Class DocumentCategorizerSVM

java.lang.Object
opennlp.tools.ml.libsvm.doccat.DocumentCategorizerSVM
All Implemented Interfaces:
opennlp.tools.doccat.DocumentCategorizer

public class DocumentCategorizerSVM extends Object implements opennlp.tools.doccat.DocumentCategorizer
An implementation of DocumentCategorizer that uses Support Vector Machines (SVM) via the zlibsvm library for document classification.

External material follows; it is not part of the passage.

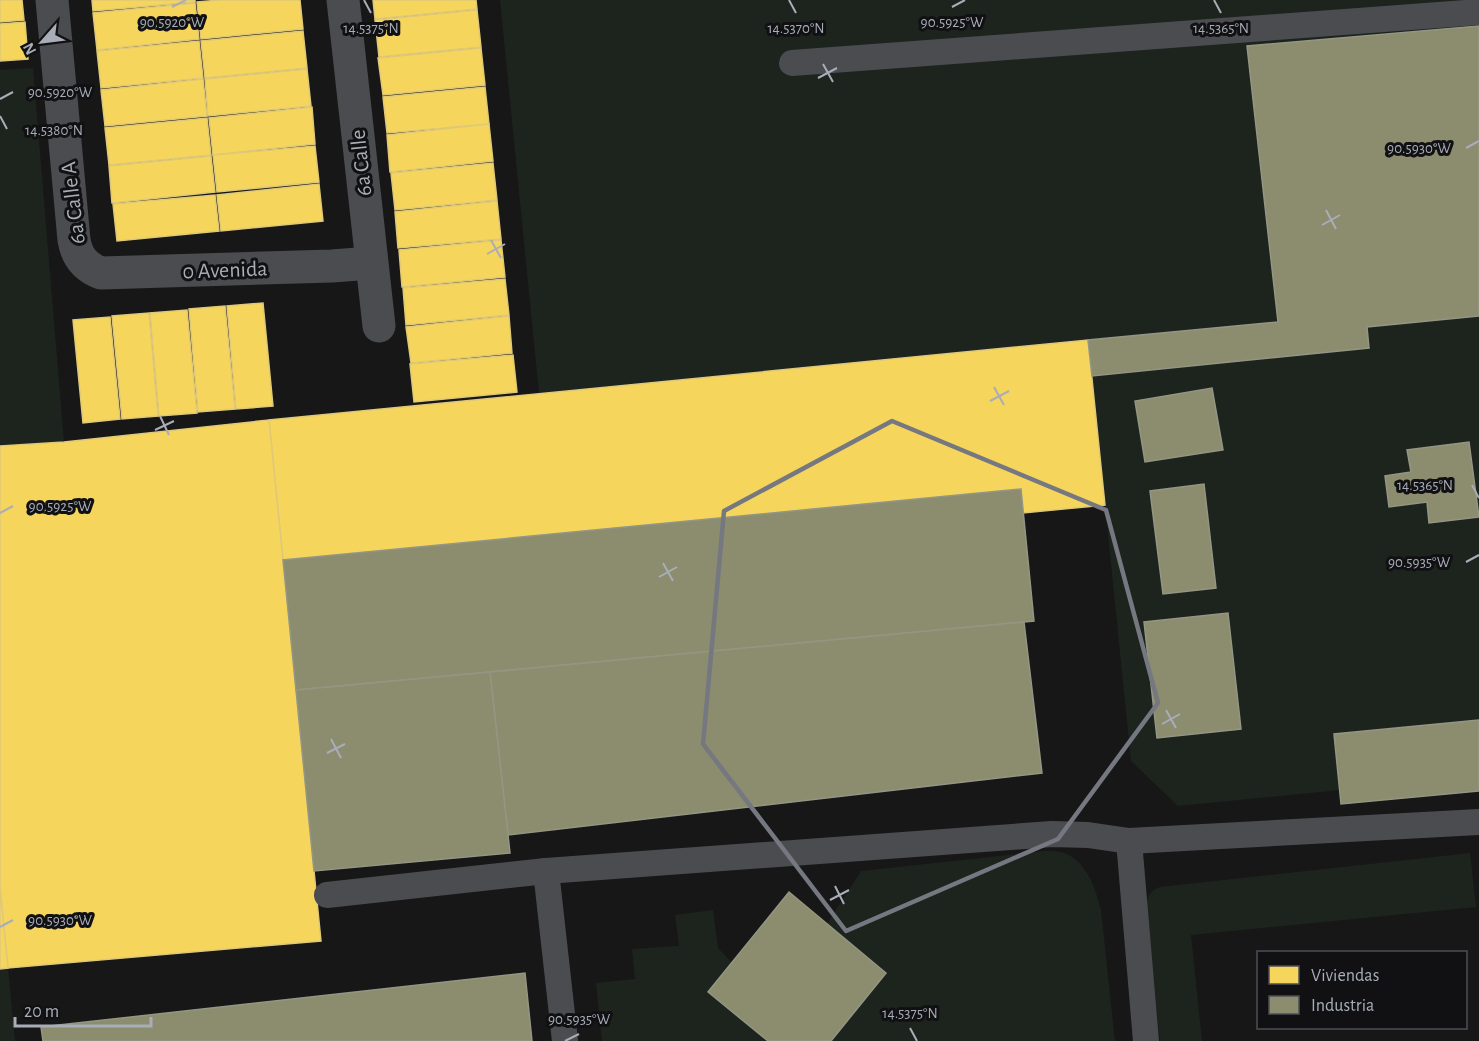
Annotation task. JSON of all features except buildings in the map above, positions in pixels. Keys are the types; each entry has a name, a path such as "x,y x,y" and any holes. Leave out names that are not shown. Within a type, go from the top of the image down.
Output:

This categorizer supports configurable:

  • Term weighting (binary, TF, TF-IDF, log-normalized TF)
  • Feature selection (information gain, chi-square, term frequency, document frequency)
  • Feature scaling to a configurable range (e.g., [0, 1])
  • SVM classifier parameters (kernel, cost, gamma, etc.) via SvmConfiguration
See Also:
  • Constructor Details

    • DocumentCategorizerSVM

      public DocumentCategorizerSVM(SvmDoccatModel model, opennlp.tools.doccat.FeatureGenerator... featureGenerators)
      Instantiates a DocumentCategorizerSVM with a trained model and feature generators.
      Parameters:
      model - The trained SvmDoccatModel. Must not be null.
      featureGenerators - The FeatureGenerator instances used to extract features. Must not be null or empty.
  • Method Details

    • categorize

      public double[] categorize(String[] text, Map<String,Object> extraInformation)
      Specified by:
      categorize in interface opennlp.tools.doccat.DocumentCategorizer
    • categorize

      public double[] categorize(String[] text)
      Specified by:
      categorize in interface opennlp.tools.doccat.DocumentCategorizer
    • getBestCategory

      public String getBestCategory(double[] outcome)
      Specified by:
      getBestCategory in interface opennlp.tools.doccat.DocumentCategorizer
    • getIndex

      public int getIndex(String category)
      Specified by:
      getIndex in interface opennlp.tools.doccat.DocumentCategorizer
    • getCategory

      public String getCategory(int index)
      Specified by:
      getCategory in interface opennlp.tools.doccat.DocumentCategorizer
    • getNumberOfCategories

      public int getNumberOfCategories()
      Specified by:
      getNumberOfCategories in interface opennlp.tools.doccat.DocumentCategorizer
    • getAllResults

      public String getAllResults(double[] results)
      Specified by:
      getAllResults in interface opennlp.tools.doccat.DocumentCategorizer
    • scoreMap

      public Map<String,Double> scoreMap(String[] text)
      Specified by:
      scoreMap in interface opennlp.tools.doccat.DocumentCategorizer
    • sortedScoreMap

      public SortedMap<Double,Set<String>> sortedScoreMap(String[] text)
      Specified by:
      sortedScoreMap in interface opennlp.tools.doccat.DocumentCategorizer
    • train

      public static SvmDoccatModel train(String lang, opennlp.tools.util.ObjectStream<opennlp.tools.doccat.DocumentSample> samples, opennlp.tools.doccat.FeatureGenerator... featureGenerators) throws IOException
      Trains an SVM-based document categorization model using default configuration (TF-IDF weighting, no feature selection, scaling to [0, 1]).
      Parameters:
      lang - The ISO conform language code.
      samples - The ObjectStream of DocumentSample used as input for training.
      featureGenerators - The FeatureGenerator instances used to extract features.
      Returns:
      A trained SvmDoccatModel.
      Throws:
      IOException - Thrown if IO errors occurred during training.
    • train

      public static SvmDoccatModel train(String lang, opennlp.tools.util.ObjectStream<opennlp.tools.doccat.DocumentSample> samples, SvmDoccatConfiguration config, opennlp.tools.doccat.FeatureGenerator... featureGenerators) throws IOException
      Trains an SVM-based document categorization model with a custom configuration.
      Parameters:
      lang - The ISO conform language code.
      samples - The ObjectStream of DocumentSample used as input for training.
      config - The SvmDoccatConfiguration controlling term weighting, feature selection, scaling, and SVM parameters.
      featureGenerators - The FeatureGenerator instances used to extract features.
      Returns:
      A trained SvmDoccatModel.
      Throws:
      IOException - Thrown if IO errors occurred during training.